WORK TO BE COMPLETED:
Using the records below, quote only the span that opens with the line containing "0.59±0.02 | 0.81±0.01 |" and closes with the line containing "obtained using lysine, were", exactly and inclusively.

Page-level text extractions

--- --- ---

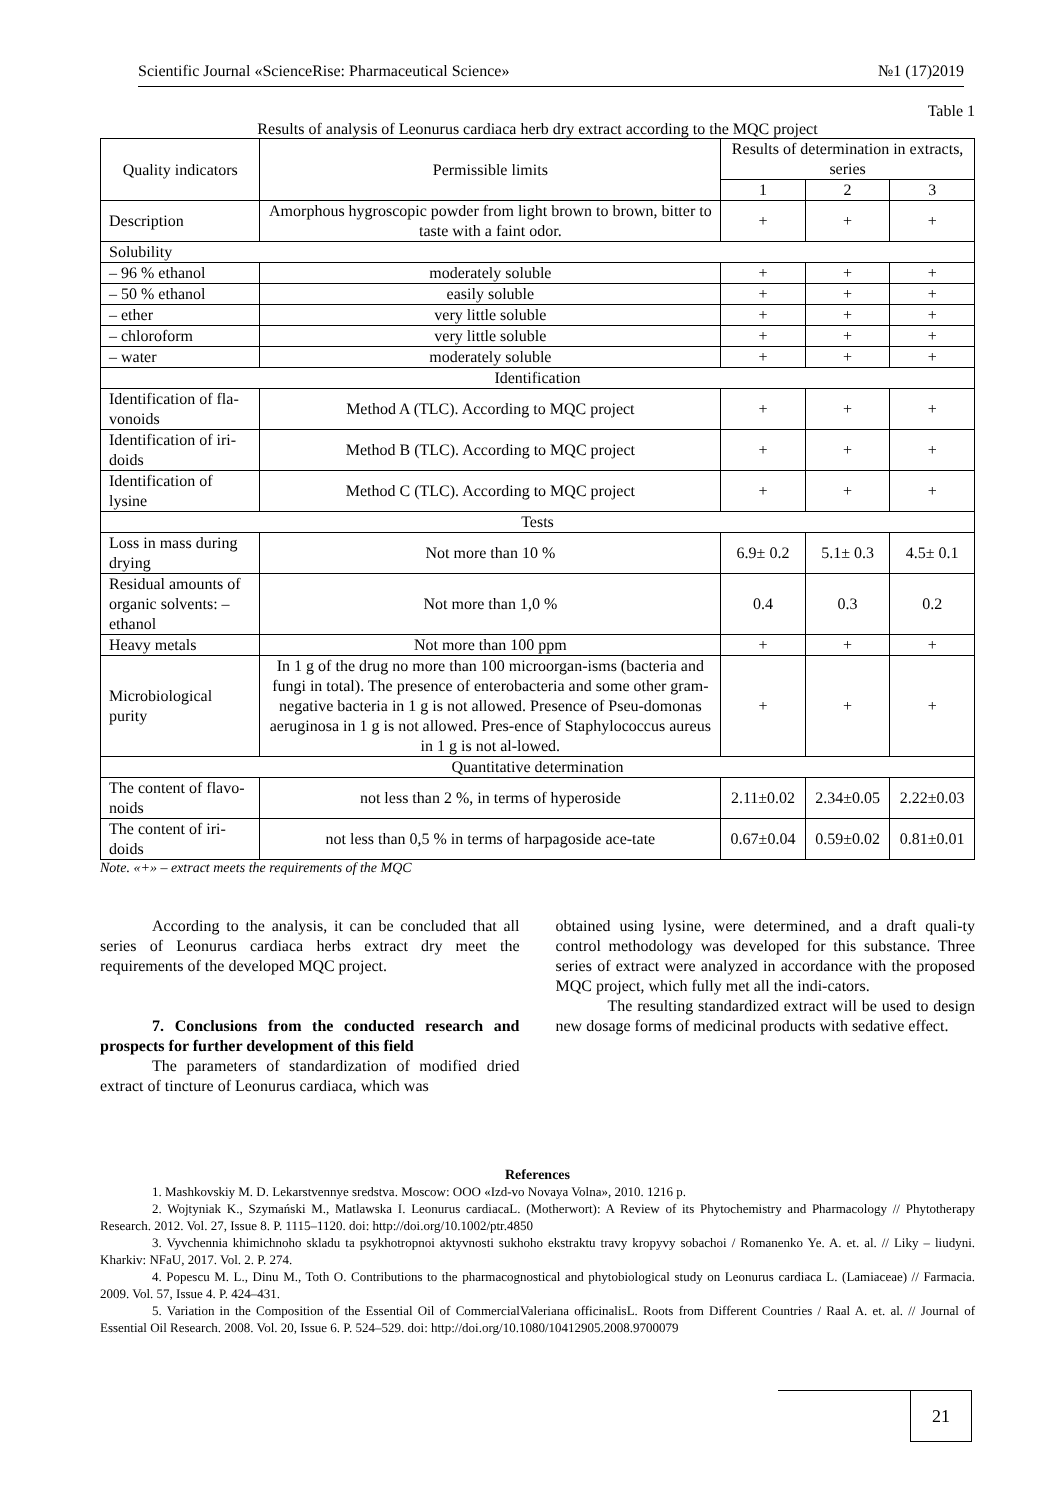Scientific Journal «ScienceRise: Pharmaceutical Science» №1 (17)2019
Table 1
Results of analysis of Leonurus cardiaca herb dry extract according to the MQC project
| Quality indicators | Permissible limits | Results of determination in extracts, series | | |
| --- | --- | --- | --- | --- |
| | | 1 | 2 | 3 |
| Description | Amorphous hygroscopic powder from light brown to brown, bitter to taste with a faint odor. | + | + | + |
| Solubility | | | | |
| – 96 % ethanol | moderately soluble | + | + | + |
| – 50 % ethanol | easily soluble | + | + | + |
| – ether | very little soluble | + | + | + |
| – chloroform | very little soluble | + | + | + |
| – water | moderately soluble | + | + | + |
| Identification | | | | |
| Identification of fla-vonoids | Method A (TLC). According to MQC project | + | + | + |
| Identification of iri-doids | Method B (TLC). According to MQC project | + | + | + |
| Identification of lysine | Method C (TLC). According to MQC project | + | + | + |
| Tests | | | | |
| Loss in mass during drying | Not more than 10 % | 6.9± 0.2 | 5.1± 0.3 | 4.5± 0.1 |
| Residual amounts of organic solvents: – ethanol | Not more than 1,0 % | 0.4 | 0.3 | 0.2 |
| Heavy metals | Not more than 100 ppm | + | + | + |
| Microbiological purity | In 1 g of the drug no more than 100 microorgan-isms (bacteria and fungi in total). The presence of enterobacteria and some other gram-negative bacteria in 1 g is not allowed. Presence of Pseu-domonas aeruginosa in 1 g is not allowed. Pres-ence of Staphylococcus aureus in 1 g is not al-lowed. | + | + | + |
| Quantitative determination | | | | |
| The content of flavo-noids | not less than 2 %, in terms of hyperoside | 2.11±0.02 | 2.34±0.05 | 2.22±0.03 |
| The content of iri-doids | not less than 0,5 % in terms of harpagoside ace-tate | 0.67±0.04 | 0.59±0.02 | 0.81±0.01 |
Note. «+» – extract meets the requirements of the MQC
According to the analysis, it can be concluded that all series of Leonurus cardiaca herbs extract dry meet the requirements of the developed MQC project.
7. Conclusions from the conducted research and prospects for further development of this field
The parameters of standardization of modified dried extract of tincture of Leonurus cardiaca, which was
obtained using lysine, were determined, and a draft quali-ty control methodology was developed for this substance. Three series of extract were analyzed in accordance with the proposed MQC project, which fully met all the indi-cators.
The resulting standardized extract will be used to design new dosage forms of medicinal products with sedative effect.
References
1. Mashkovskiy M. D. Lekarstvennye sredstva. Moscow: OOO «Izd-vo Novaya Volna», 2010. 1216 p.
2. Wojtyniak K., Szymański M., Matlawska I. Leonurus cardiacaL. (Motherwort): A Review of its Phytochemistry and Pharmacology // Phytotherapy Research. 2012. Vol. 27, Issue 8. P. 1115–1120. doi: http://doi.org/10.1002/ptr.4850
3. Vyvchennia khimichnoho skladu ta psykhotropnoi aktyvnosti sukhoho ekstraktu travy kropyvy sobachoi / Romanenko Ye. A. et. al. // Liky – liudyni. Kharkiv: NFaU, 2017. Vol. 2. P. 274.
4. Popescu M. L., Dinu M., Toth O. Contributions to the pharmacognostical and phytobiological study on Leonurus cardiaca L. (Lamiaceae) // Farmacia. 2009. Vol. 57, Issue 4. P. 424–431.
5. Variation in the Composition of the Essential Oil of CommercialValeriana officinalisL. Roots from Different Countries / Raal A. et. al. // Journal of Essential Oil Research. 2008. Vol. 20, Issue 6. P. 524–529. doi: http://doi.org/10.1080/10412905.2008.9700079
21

--- --- ---

EXERCISE SOLUTION:
| The content of iri-doids | not less than 0,5 % in terms of harpagoside ace-tate | 0.67±0.04 | 0.59±0.02 | 0.81±0.01 |
Note. «+» – extract meets the requirements of the MQC
According to the analysis, it can be concluded that all series of Leonurus cardiaca herbs extract dry meet the requirements of the developed MQC project.
7. Conclusions from the conducted research and prospects for further development of this field
The parameters of standardization of modified dried extract of tincture of Leonurus cardiaca, which was
obtained using lysine, were determined, and a draft quali-ty control methodology was developed for this substance. Three series of extract were analyzed in accordance with the proposed MQC project, which fully met all the indi-cators.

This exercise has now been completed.